Getting federally subsidized school lunches as a child doesn’t seem to yield any special health benefits in the long-run, but it just might lead to pay-offs in education.
At least that’s the conclusion that Peter Hinrichs draws in a study in the current issue of the Journal of Policy Analysis and Management. Hinrichs, a researcher at Georgetown University’s public policy institute, takes advantage of changes in the federal funding formula that have occurred since the National School Lunch Program’s 1946 inception to study how its availability affected students later on in life.
A little background is in order here: The federal program apparently began in response to Congressional testimony in 1945 by General Lewis B. Hershey, who was then a major general in charge of the country’s Selective Service System. He told lawmakers that 16 percent of the Selective Service registrants in World War II were rejected or placed in a limited service class, largely due to problems stemming from malnutrition. (This was news to me. I never thought of the program as a national security issue.)
In keeping with that tradition, Hinrichs in his study uses several waves of national survey data to examine the same same sort of health indicators the military used back in World War II: height, weight, overall health, and whether an individual experiences any health limitations. He also looks at percentages of young men who are rejected for military service in states with varying degrees of school-lunch availability. And he concludes that, overall, former recipients of subsidized school lunches are no healthier than non-recipients by the time they reach adulthood.
For education, however, he found that the positive effect could be quite significant. Increasing the percentage of students exposed to the program in a given state by ten percentage points was linked to an added .365 years of schooling for women and a full year for men.
Hinrichs speculates that the poor health results may be explained by the fact that the health benefits that children received as a result of the program simply faded away by the time they grew up.
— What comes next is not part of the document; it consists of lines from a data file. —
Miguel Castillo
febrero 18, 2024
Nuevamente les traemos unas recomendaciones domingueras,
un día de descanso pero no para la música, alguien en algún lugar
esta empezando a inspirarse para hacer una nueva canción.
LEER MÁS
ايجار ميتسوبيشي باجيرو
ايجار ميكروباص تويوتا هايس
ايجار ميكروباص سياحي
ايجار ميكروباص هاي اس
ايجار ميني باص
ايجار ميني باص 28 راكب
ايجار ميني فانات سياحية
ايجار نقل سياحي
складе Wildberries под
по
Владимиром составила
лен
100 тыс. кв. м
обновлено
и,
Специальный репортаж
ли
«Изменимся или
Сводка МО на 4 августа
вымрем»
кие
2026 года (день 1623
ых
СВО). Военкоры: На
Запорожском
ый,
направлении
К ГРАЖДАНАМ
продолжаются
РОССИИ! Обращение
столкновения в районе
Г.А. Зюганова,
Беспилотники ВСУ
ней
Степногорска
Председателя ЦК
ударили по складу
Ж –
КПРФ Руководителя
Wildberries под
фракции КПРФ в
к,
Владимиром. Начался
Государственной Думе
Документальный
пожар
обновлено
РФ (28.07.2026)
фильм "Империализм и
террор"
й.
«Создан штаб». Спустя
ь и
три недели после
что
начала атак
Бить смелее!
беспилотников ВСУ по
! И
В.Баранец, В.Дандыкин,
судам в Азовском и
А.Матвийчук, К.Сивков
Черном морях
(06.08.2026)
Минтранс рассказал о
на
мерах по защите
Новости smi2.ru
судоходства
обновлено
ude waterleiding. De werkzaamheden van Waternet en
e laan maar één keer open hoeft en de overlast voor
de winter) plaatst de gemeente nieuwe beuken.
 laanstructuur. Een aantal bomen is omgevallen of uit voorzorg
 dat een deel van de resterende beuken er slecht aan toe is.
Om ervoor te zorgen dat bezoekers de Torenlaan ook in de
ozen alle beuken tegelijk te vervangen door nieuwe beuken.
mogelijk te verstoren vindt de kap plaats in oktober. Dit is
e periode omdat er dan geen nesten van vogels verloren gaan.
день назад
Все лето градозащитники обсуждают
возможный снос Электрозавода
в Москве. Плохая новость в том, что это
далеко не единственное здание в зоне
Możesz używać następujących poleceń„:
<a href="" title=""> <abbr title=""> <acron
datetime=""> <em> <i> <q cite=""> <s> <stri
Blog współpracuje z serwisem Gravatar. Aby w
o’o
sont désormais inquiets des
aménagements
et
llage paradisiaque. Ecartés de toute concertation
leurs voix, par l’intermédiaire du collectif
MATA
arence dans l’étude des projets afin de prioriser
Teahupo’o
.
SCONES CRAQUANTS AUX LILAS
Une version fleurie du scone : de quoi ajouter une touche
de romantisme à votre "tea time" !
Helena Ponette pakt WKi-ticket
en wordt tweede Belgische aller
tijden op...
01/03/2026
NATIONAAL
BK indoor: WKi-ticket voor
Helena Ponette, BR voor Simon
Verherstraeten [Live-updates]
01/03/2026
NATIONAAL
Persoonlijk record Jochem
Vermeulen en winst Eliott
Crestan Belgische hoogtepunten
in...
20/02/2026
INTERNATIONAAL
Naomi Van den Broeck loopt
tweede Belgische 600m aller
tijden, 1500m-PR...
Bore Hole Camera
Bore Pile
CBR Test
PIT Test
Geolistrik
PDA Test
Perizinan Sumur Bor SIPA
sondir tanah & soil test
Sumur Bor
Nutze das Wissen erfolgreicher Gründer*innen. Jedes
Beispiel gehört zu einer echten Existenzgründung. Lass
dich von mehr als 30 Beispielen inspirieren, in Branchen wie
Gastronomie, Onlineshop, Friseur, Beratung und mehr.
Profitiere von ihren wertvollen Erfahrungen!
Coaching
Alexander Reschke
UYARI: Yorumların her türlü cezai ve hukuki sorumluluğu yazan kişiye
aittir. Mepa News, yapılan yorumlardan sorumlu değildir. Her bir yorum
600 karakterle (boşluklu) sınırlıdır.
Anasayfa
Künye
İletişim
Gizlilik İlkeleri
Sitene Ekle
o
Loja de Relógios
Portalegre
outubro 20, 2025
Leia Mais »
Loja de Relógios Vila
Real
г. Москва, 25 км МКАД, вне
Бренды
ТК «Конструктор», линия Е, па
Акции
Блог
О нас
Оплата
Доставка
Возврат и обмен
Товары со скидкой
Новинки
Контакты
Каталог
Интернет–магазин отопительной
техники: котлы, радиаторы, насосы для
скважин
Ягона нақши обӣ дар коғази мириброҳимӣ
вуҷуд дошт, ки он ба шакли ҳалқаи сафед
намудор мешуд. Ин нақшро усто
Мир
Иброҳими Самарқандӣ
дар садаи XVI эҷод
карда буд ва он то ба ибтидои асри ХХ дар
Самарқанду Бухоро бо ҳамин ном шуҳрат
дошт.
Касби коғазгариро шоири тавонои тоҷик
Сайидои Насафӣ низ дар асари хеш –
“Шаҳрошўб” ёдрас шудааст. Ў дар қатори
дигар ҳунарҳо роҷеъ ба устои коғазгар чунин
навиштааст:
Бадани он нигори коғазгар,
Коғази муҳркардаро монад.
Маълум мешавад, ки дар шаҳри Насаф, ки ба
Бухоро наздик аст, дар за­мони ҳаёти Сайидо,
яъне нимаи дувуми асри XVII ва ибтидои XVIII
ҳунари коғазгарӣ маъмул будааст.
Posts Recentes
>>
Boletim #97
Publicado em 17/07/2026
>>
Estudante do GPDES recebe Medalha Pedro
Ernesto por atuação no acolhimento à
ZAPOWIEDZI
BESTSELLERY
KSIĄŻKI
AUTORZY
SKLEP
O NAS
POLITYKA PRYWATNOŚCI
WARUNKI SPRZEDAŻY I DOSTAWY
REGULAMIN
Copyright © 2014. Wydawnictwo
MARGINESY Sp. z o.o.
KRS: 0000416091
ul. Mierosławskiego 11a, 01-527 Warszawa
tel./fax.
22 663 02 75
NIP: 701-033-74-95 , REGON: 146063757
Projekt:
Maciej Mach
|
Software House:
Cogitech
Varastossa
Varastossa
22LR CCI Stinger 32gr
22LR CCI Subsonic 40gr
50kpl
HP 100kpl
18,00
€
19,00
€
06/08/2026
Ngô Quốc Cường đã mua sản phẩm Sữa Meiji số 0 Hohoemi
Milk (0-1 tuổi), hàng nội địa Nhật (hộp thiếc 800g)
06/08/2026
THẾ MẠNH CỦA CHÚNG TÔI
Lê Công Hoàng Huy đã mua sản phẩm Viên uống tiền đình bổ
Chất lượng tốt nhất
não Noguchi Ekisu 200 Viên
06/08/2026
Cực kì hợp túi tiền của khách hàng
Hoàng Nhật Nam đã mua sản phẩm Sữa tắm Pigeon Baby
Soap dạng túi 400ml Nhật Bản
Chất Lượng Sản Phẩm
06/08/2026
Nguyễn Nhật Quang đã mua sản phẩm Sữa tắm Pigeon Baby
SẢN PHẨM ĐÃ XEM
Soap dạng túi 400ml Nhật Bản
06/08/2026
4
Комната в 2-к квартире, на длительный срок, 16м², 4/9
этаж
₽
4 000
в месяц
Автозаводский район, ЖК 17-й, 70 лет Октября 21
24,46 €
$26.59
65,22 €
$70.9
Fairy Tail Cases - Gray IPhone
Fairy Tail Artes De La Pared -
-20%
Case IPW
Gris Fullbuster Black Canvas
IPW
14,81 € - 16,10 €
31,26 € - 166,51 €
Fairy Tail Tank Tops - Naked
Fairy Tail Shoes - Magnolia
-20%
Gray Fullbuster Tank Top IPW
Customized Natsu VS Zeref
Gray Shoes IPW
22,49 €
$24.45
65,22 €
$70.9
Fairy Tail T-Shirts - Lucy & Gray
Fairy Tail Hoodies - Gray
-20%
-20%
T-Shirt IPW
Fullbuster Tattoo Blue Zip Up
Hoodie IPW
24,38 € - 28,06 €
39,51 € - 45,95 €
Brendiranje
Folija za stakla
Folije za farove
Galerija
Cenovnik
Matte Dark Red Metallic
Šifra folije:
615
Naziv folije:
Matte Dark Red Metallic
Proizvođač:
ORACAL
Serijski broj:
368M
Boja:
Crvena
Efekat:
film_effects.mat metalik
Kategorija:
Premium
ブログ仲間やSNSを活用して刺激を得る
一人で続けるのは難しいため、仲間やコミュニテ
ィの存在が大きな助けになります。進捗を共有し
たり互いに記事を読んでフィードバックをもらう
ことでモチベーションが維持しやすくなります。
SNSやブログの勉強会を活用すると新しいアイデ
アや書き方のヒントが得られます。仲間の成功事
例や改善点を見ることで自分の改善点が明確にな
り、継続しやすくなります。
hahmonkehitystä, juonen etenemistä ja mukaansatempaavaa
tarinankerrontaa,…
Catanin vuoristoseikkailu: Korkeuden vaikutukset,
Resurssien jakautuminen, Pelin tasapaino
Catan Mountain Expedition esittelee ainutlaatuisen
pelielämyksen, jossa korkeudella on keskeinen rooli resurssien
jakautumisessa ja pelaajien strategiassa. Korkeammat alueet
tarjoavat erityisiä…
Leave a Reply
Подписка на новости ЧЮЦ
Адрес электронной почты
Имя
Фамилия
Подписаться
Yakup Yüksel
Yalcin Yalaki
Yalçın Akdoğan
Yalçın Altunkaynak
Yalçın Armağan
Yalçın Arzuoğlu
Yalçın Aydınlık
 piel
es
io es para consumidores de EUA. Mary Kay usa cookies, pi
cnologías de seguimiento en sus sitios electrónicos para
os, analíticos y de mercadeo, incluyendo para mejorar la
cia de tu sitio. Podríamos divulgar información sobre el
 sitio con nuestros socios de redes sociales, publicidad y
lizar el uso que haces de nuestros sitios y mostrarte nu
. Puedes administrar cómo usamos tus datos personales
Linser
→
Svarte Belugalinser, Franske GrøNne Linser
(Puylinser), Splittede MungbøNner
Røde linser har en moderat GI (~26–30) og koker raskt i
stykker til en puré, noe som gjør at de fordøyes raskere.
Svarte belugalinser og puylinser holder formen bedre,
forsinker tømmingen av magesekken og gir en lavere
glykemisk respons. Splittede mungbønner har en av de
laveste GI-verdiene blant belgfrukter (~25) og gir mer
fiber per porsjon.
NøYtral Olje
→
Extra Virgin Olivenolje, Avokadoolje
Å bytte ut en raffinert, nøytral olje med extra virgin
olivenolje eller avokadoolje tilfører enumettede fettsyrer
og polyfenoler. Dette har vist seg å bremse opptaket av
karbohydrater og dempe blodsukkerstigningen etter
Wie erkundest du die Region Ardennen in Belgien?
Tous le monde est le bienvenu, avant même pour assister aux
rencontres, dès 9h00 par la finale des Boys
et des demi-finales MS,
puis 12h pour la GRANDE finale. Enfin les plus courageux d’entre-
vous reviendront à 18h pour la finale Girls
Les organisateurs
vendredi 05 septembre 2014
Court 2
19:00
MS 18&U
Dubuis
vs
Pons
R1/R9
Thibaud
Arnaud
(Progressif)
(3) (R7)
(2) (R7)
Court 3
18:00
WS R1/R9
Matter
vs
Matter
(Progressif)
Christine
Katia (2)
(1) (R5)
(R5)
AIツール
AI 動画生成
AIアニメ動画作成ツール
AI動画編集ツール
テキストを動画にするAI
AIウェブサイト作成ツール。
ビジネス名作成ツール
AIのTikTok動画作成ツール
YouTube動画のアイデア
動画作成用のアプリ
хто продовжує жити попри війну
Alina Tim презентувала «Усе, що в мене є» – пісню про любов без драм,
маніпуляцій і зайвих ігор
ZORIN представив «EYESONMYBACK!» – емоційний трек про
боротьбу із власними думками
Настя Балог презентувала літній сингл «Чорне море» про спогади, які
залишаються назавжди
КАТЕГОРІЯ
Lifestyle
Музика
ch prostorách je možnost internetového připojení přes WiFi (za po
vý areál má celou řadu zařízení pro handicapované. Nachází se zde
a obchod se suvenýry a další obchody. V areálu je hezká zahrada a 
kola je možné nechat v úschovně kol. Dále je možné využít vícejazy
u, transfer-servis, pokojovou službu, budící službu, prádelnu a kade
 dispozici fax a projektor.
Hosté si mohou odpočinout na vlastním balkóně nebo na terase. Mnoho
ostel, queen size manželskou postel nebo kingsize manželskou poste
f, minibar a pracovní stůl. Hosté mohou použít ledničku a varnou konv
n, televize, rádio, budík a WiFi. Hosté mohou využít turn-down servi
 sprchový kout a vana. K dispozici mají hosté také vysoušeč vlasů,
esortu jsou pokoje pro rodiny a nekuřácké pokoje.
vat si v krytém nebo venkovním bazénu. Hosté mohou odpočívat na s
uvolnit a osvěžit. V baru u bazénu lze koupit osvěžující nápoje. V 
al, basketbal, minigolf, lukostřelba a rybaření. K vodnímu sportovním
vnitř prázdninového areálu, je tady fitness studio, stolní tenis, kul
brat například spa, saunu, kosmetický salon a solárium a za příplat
Also, the program in its early days was not specifically targeted to poorer children as it is now, so some participating students were probably getting good meals at home before the program even began.
The researcher thinks the good education results, on the other hand, might be because parents began to send their children to school more often after the lunch program began. The more students went to school, the better able they were to persist in school year after year.
What I want to know is: If a school-lunch program leads to educational gains, what do we do to improve students’ health outcomes? Teach algebra?